India’s big domestic market is reason enough for growing interest of MNCs to set up its manufacturing plants in India. Many companies of developed countries are entering in India’s manufacturing sector.
Most of the globally known auto companies including commercial vehicle manufacturers are having its facilities in India.
Toyota Motors’ first coming in India for commercial vehicle didn’t get ahead significantly in 80s. At later date, Toyota Motors set up a plant near Bangalore in India for manufacturing its utility vehicles and compact passenger cars, presently manufacturing Innova and Corrola respectively. It has another manufacturing facility that produces gearboxes that are exported too. Toyota Kirloskar, as part of its expansion plans now to set up another small and compact car manufacturing unit with an investment of about Rs 3,200 crore, creating 2,000 jobs.
GM might have filed bankruptcy in US; GM India is planning another minicar in India that will be priced below ‘Spark’. Other foreign auto manufacturers including Honda and Nissan are setting up or expanding their manufacturing facilities in India to get its own share of Indian market. Interestingly, exports of passenger cars from the country soared 41.64 per cent in May, although domestic sales increased by a meager 2.48 per cent.
Hyundai Motor India is studying the feasibility of setting up a diesel engine plant close to its existing car manufacturing plant near Chennai. Hyundai Motor already has a petrol engine plant which makes Kappa engine at its Sriperumbudur plant near Chennai. The Kappa engine, which is fitted into the i10 car of Hyundai, was developed at a cost of over $400 million. The company expects to sell about 5.8 lakh cars during this calendar year, which is an increase of slightly over 18 per cent over the previous year. Out of 5.8 lakh cars, about 3 lakh cars will be exported including to some European countries.
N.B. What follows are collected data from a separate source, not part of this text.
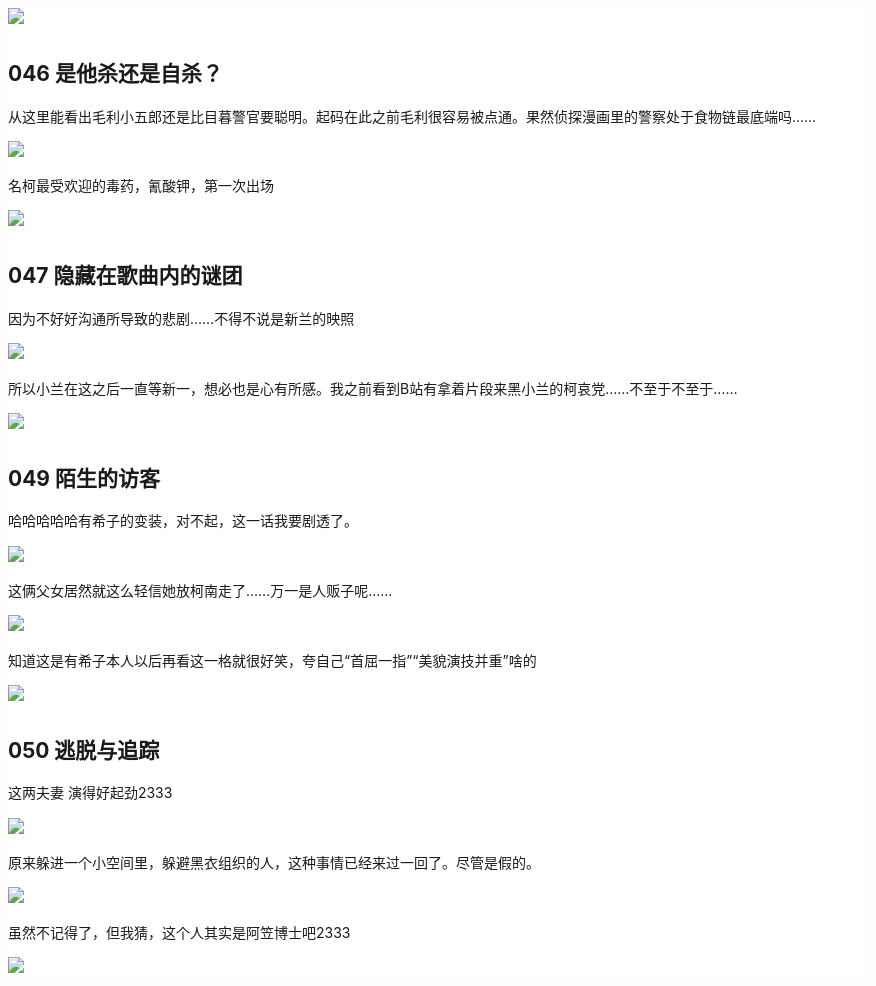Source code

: ![](_media/7777222bb1df6a12898224ee4a2822d1_MD5.png)

## 046 是他杀还是自杀？

  

从这里能看出毛利小五郎还是比目暮警官要聪明。起码在此之前毛利很容易被点通。果然侦探漫画里的警察处于食物链最底端吗……

![](_media/c6c402c091aceb0b3906b1599259ca28_MD5.png)

  

名柯最受欢迎的毒药，氰酸钾，第一次出场

![](_media/5e70fcae21b0107172d8ec6be4ae545f_MD5.png)

## 047 隐藏在歌曲内的谜团

因为不好好沟通所导致的悲剧……不得不说是新兰的映照  

![](_media/e6a05c54172ddfa9c3170c8025dff89b_MD5.png)

所以小兰在这之后一直等新一，想必也是心有所感。我之前看到B站有拿着片段来黑小兰的柯哀党……不至于不至于……

![](_media/c5aeb858053bfc012b6a7c6dd02d2dff_MD5.png)

## 049 陌生的访客

哈哈哈哈哈有希子的变装，对不起，这一话我要剧透了。

![](_media/b3cd5284af5071e9b35c77b726629e50_MD5.png)

这俩父女居然就这么轻信她放柯南走了……万一是人贩子呢……

![](_media/ef4ca4dfdc81e236969d163f91108551_MD5.png)

知道这是有希子本人以后再看这一格就很好笑，夸自己“首屈一指”“美貌演技并重”啥的

![](_media/bf3fa7d29814fb4f66b22b85feb39c40_MD5.png)

## 050 逃脱与追踪

这两夫妻 演得好起劲2333

![](_media/acd4555e73aa0591243f3c3fc8fdd2b0_MD5.png)

原来躲进一个小空间里，躲避黑衣组织的人，这种事情已经来过一回了。尽管是假的。

![](_media/c72c9327f2c09cba05cda1ad426b08f2_MD5.png)

虽然不记得了，但我猜，这个人其实是阿笠博士吧2333

![](_media/34a3f80a63a3a5bdc2ee7e82946157c8_MD5.png)
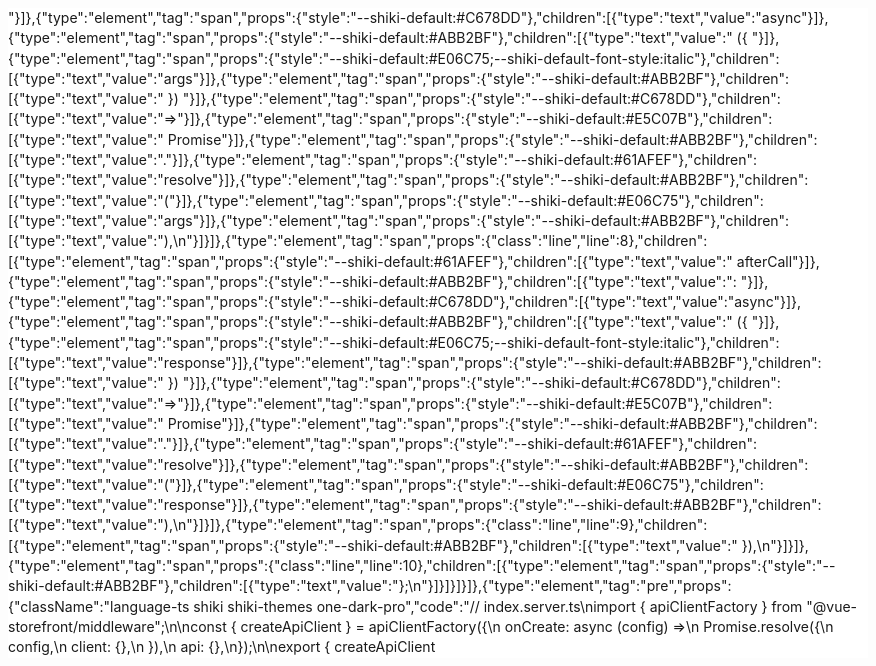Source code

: "}]},{"type":"element","tag":"span","props":{"style":"--shiki-default:#C678DD"},"children":[{"type":"text","value":"async"}]},{"type":"element","tag":"span","props":{"style":"--shiki-default:#ABB2BF"},"children":[{"type":"text","value":" ({ "}]},{"type":"element","tag":"span","props":{"style":"--shiki-default:#E06C75;--shiki-default-font-style:italic"},"children":[{"type":"text","value":"args"}]},{"type":"element","tag":"span","props":{"style":"--shiki-default:#ABB2BF"},"children":[{"type":"text","value":" }) "}]},{"type":"element","tag":"span","props":{"style":"--shiki-default:#C678DD"},"children":[{"type":"text","value":"=>"}]},{"type":"element","tag":"span","props":{"style":"--shiki-default:#E5C07B"},"children":[{"type":"text","value":" Promise"}]},{"type":"element","tag":"span","props":{"style":"--shiki-default:#ABB2BF"},"children":[{"type":"text","value":"."}]},{"type":"element","tag":"span","props":{"style":"--shiki-default:#61AFEF"},"children":[{"type":"text","value":"resolve"}]},{"type":"element","tag":"span","props":{"style":"--shiki-default:#ABB2BF"},"children":[{"type":"text","value":"("}]},{"type":"element","tag":"span","props":{"style":"--shiki-default:#E06C75"},"children":[{"type":"text","value":"args"}]},{"type":"element","tag":"span","props":{"style":"--shiki-default:#ABB2BF"},"children":[{"type":"text","value":"),\n"}]}]},{"type":"element","tag":"span","props":{"class":"line","line":8},"children":[{"type":"element","tag":"span","props":{"style":"--shiki-default:#61AFEF"},"children":[{"type":"text","value":"    afterCall"}]},{"type":"element","tag":"span","props":{"style":"--shiki-default:#ABB2BF"},"children":[{"type":"text","value":": "}]},{"type":"element","tag":"span","props":{"style":"--shiki-default:#C678DD"},"children":[{"type":"text","value":"async"}]},{"type":"element","tag":"span","props":{"style":"--shiki-default:#ABB2BF"},"children":[{"type":"text","value":" ({ "}]},{"type":"element","tag":"span","props":{"style":"--shiki-default:#E06C75;--shiki-default-font-style:italic"},"children":[{"type":"text","value":"response"}]},{"type":"element","tag":"span","props":{"style":"--shiki-default:#ABB2BF"},"children":[{"type":"text","value":" }) "}]},{"type":"element","tag":"span","props":{"style":"--shiki-default:#C678DD"},"children":[{"type":"text","value":"=>"}]},{"type":"element","tag":"span","props":{"style":"--shiki-default:#E5C07B"},"children":[{"type":"text","value":" Promise"}]},{"type":"element","tag":"span","props":{"style":"--shiki-default:#ABB2BF"},"children":[{"type":"text","value":"."}]},{"type":"element","tag":"span","props":{"style":"--shiki-default:#61AFEF"},"children":[{"type":"text","value":"resolve"}]},{"type":"element","tag":"span","props":{"style":"--shiki-default:#ABB2BF"},"children":[{"type":"text","value":"("}]},{"type":"element","tag":"span","props":{"style":"--shiki-default:#E06C75"},"children":[{"type":"text","value":"response"}]},{"type":"element","tag":"span","props":{"style":"--shiki-default:#ABB2BF"},"children":[{"type":"text","value":"),\n"}]}]},{"type":"element","tag":"span","props":{"class":"line","line":9},"children":[{"type":"element","tag":"span","props":{"style":"--shiki-default:#ABB2BF"},"children":[{"type":"text","value":"  }),\n"}]}]},{"type":"element","tag":"span","props":{"class":"line","line":10},"children":[{"type":"element","tag":"span","props":{"style":"--shiki-default:#ABB2BF"},"children":[{"type":"text","value":"};\n"}]}]}]}]},{"type":"element","tag":"pre","props":{"className":"language-ts shiki shiki-themes one-dark-pro","code":"// index.server.ts\nimport { apiClientFactory } from \"@vue-storefront/middleware\";\n\nconst { createApiClient } = apiClientFactory({\n  onCreate: async (config) =>\n    Promise.resolve({\n      config,\n      client: {},\n    }),\n  api: {},\n});\n\nexport { createApiClient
Being in Noida and seeing Delhi Metro getting into this NCR by August end, I can realize the speed at which Metro is expanding. Its contribution to the improvement of the quality of the life of the city has made other cities to go for Metros in number of cities. And this is the way the related manufacturing gets a boost. Bombardier Transportation set up a manufacturing facility in Gujarat to produce metro train. The first Bombardier Movia train has wheeled out of the Savli facility in a record 18 months. The coaches are cheaper in price than the imported ones. Its design is improved one and incorporates many improved features. It is about 35-40% indigenous. It will supply a total of 81 train sets comprising 424 broad gauge coaches to Delhii Metro Rail Corporation (DMRC) by October 2010 at a cost of about Rs 3,000 crore. I am sure that the plant will soon become the company’s hub even for export market.
The defence production facilities can further enhance the manufacturing sector if it scales its production and also get into export business more commercially. Latest in the news is the Indian Army’s acceptance of DRDO designed and locally built main battle tanks, Arjun. The first armoured regiment with 45 Arjun tanks has taken shape. MBT Arjun has excellent mobility, superior fire power and protection, and is comparable to contemporary world tanks. Some of the significant locally built technologies include Kanchan armour, hydro-pneumatic suspension, armament system, integrated fire detection and suppression system, system engineering and system integration of complex weapon platforms. The tank has been designed and developed by Combat Vehicles Research and Development Establishment India (CVRDE) along with other defence research and development organisations (DRDO) and industrial partners.And the government must take a prudent decision to keep on scaling up and innovating it. It must market and export it to all the countries against global competition. It will mean a lot of outsourcing to many manufacturing vendors.
The government must facilitate Indian PSUs such as HAL, BHEL and BMEL to expand and to become one of the top 10 companies of the world. Automatically, this thrust will give Indian manufacturing a big boost.
But the real employment generation can come only through manufacturing of low tech high volume domestically required commodities in big way in all corners of the country. India will have to compete with other Asian countries, particularly China. How can India get into this mode of manufacturing? India must find a cost effective model and induce the thousands of the new entrepreneurs for this sector.